**REQUIRED ACTION:** Locate the line bearing "an uns als Seitenbetreiber" in the material below, then reproduce it and each following line up to and including the line bearing "Browserzeile.".

**THE INPUT:**

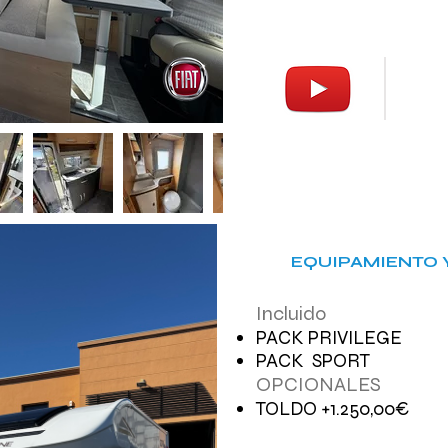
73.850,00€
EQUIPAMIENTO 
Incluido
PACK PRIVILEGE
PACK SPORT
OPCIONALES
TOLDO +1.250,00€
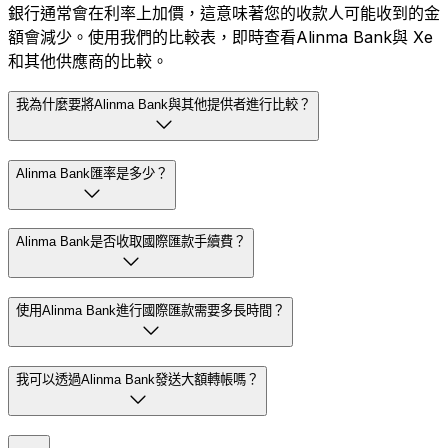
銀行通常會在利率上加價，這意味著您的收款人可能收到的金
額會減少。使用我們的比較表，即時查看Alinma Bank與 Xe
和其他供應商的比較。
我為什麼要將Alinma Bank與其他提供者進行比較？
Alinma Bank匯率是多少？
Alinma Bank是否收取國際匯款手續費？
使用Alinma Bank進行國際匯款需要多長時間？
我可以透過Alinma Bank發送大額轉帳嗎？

==

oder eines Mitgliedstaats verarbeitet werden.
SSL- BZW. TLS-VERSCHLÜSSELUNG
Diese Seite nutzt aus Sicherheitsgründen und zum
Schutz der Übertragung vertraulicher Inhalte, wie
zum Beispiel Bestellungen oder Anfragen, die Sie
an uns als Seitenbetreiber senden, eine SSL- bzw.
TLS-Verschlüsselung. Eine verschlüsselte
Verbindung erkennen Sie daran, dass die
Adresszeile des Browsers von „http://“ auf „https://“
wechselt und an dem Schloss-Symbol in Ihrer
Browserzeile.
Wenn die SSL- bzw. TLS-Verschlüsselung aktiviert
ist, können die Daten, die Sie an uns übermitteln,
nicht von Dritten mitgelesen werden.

**ANSWER SECTION:**
an uns als Seitenbetreiber senden, eine SSL- bzw.
TLS-Verschlüsselung. Eine verschlüsselte
Verbindung erkennen Sie daran, dass die
Adresszeile des Browsers von „http://“ auf „https://“
wechselt und an dem Schloss-Symbol in Ihrer
Browserzeile.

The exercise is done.